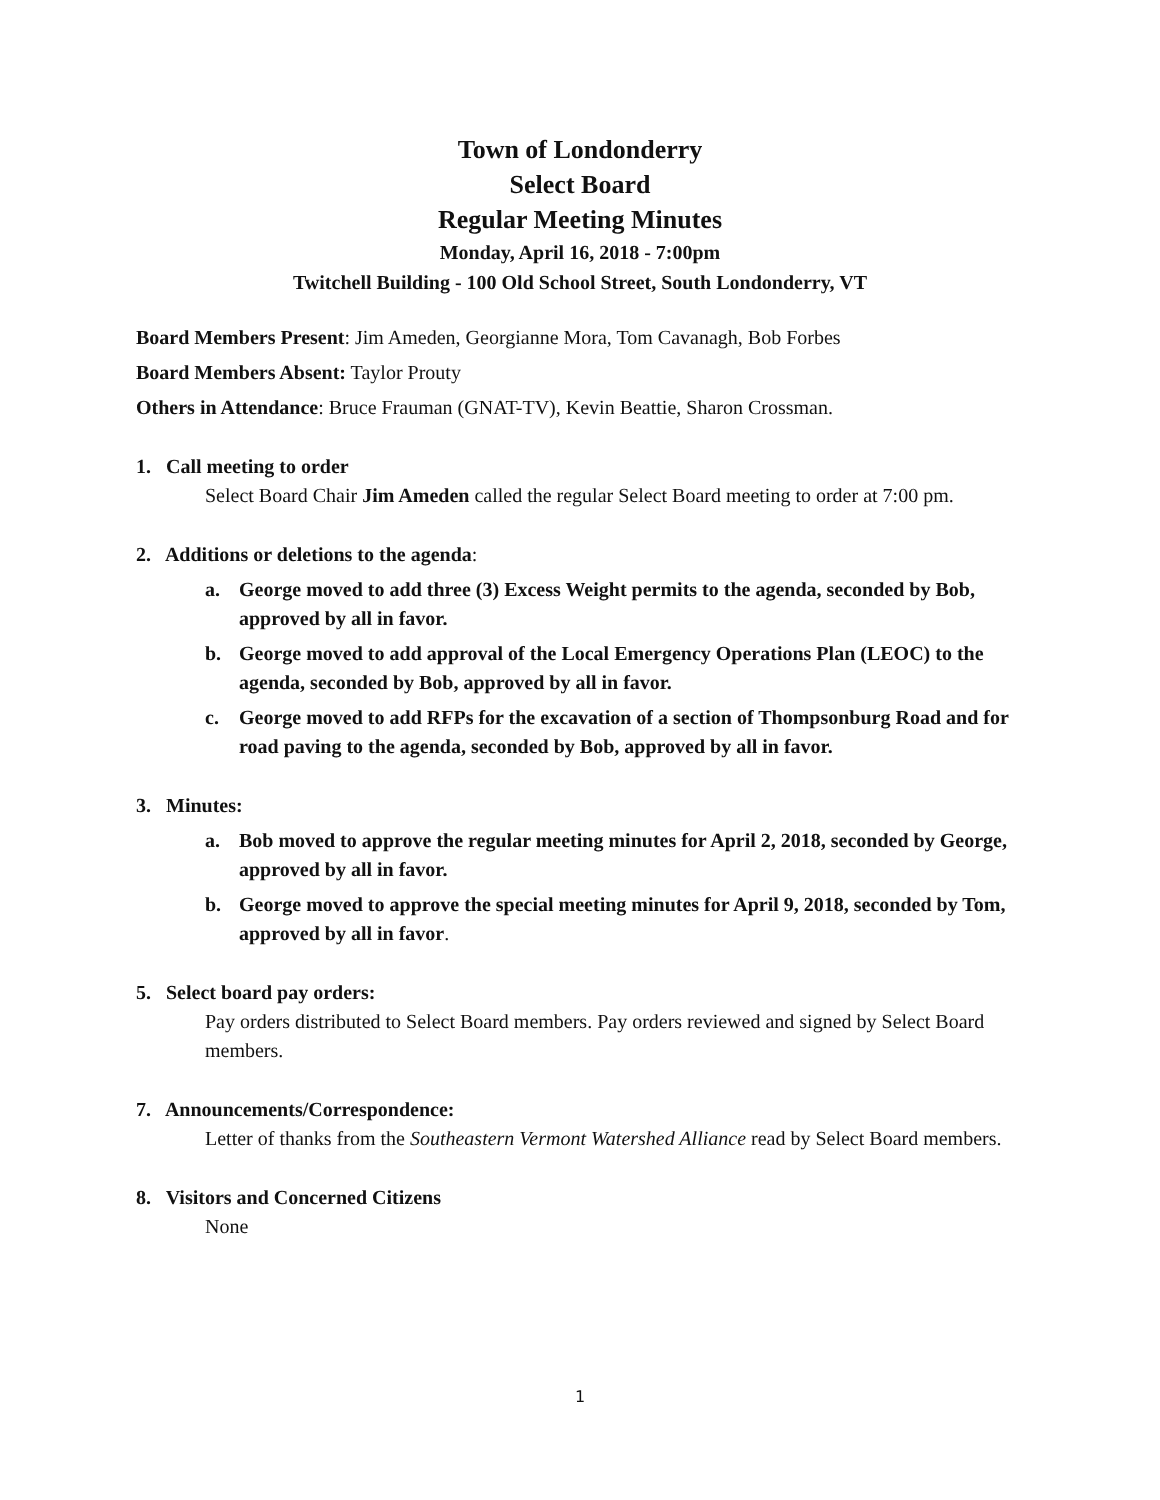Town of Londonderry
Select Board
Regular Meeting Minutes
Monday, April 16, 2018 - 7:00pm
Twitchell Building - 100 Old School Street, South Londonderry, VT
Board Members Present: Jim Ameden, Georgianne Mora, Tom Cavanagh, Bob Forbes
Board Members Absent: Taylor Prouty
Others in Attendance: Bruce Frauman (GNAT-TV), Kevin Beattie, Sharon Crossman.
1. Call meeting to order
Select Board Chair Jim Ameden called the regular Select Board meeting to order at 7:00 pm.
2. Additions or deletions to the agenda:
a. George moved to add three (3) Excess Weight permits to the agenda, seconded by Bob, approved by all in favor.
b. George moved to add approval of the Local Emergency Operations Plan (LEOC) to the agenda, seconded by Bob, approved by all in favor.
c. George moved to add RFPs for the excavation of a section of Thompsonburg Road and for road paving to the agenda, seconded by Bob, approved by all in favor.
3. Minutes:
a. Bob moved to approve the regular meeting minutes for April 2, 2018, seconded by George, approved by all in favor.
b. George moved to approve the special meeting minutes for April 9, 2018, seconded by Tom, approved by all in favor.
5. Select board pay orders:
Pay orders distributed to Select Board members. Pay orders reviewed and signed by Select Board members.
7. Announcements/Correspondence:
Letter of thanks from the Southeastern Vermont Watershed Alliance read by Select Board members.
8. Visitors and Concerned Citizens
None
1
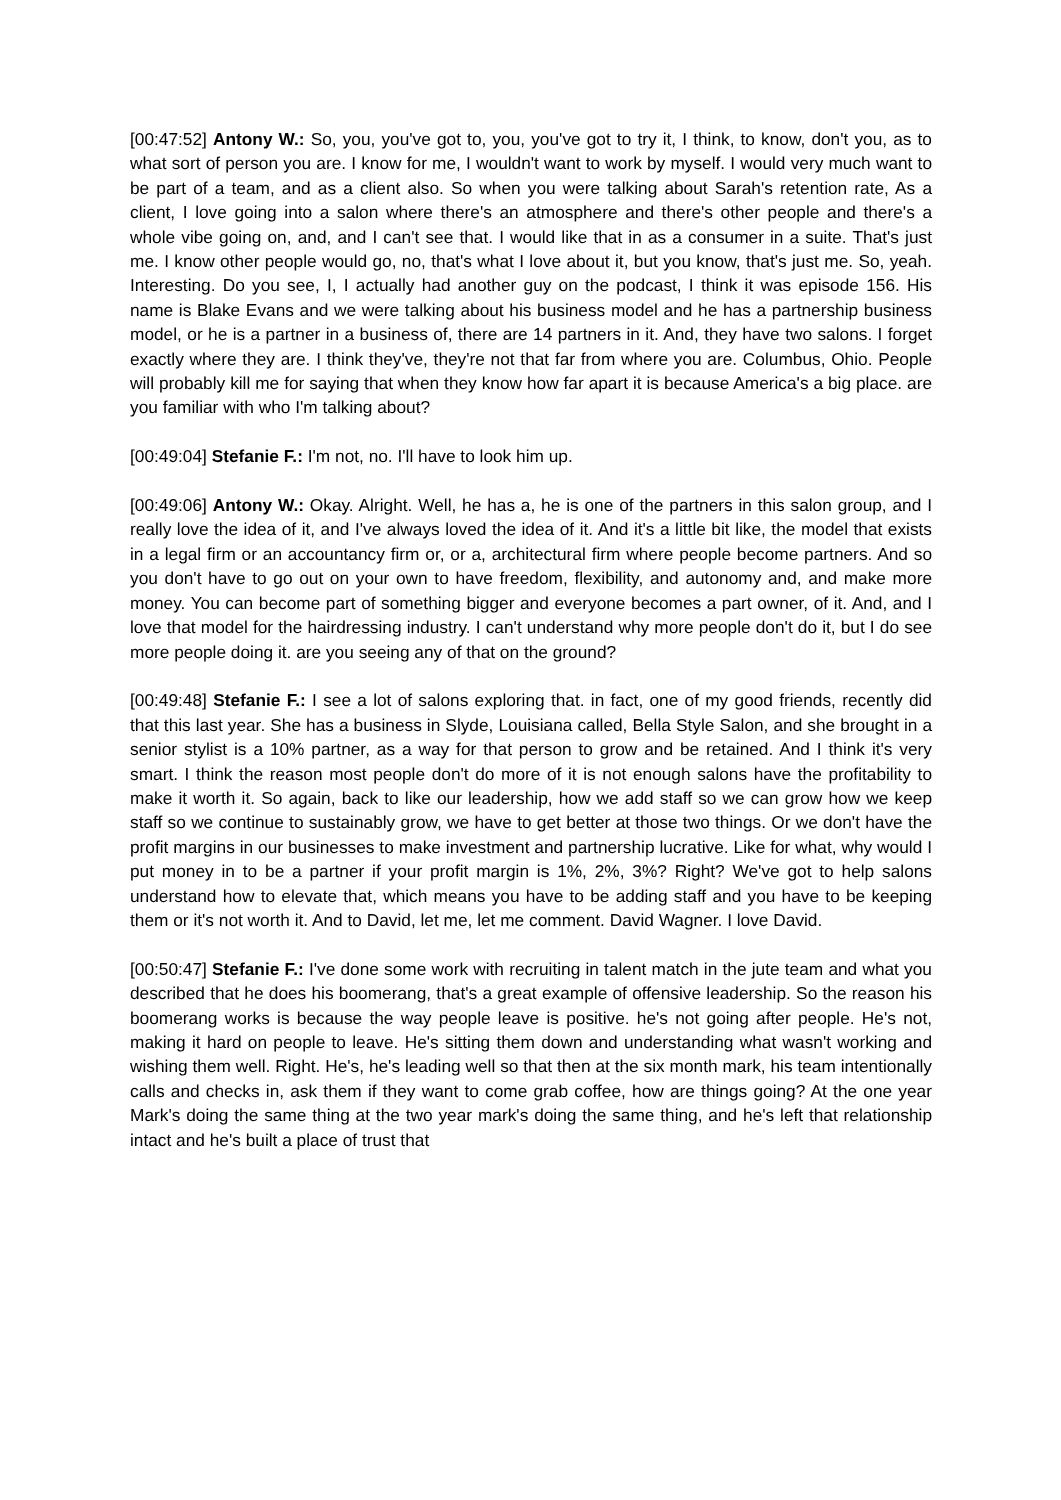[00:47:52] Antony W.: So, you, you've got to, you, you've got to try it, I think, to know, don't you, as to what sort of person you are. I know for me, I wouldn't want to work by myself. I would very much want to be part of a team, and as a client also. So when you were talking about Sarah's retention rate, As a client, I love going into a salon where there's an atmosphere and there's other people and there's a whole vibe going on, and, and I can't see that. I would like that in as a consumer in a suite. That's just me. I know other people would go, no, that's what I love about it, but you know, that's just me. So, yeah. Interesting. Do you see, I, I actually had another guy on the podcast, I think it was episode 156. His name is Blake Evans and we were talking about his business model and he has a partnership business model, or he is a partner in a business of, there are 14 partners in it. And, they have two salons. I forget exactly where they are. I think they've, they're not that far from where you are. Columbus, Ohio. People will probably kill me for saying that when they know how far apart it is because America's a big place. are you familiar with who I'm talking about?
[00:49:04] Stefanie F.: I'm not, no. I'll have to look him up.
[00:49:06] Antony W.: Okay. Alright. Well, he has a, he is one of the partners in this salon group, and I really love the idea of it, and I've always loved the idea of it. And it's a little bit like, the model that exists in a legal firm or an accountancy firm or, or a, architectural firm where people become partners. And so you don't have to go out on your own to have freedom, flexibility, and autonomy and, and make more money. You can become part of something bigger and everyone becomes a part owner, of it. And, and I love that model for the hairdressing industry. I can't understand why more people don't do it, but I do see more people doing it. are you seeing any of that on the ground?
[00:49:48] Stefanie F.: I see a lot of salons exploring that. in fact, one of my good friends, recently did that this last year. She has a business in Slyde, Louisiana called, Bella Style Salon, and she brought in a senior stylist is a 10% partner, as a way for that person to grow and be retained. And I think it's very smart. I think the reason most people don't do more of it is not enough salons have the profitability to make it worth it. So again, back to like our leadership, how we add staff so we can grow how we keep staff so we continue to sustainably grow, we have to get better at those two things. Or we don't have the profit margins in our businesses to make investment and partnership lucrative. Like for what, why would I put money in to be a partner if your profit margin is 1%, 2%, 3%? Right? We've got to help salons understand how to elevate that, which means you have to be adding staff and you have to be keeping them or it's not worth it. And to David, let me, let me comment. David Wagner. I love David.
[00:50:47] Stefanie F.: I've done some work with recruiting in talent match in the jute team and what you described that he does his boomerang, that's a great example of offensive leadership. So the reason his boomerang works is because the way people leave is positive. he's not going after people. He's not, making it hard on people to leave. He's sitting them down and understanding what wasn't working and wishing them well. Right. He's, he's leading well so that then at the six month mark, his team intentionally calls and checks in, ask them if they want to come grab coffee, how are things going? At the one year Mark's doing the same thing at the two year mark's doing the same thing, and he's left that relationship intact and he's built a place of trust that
____
▶ _WHAT YOU HAVE TO DO_:
From the opening line of the entries above to the line that holds "a. George moved", inclusive, reproduce each line exactly and omit any picture.

▶ _EXERCISE RESULT_:
Town of Londonderry
Select Board
Regular Meeting Minutes
Monday, April 16, 2018 - 7:00pm
Twitchell Building - 100 Old School Street, South Londonderry, VT
Board Members Present: Jim Ameden, Georgianne Mora, Tom Cavanagh, Bob Forbes
Board Members Absent: Taylor Prouty
Others in Attendance: Bruce Frauman (GNAT-TV), Kevin Beattie, Sharon Crossman.
1. Call meeting to order
Select Board Chair Jim Ameden called the regular Select Board meeting to order at 7:00 pm.
2. Additions or deletions to the agenda:
a. George moved to add three (3) Excess Weight permits to the agenda, seconded by Bob, approved by all in favor.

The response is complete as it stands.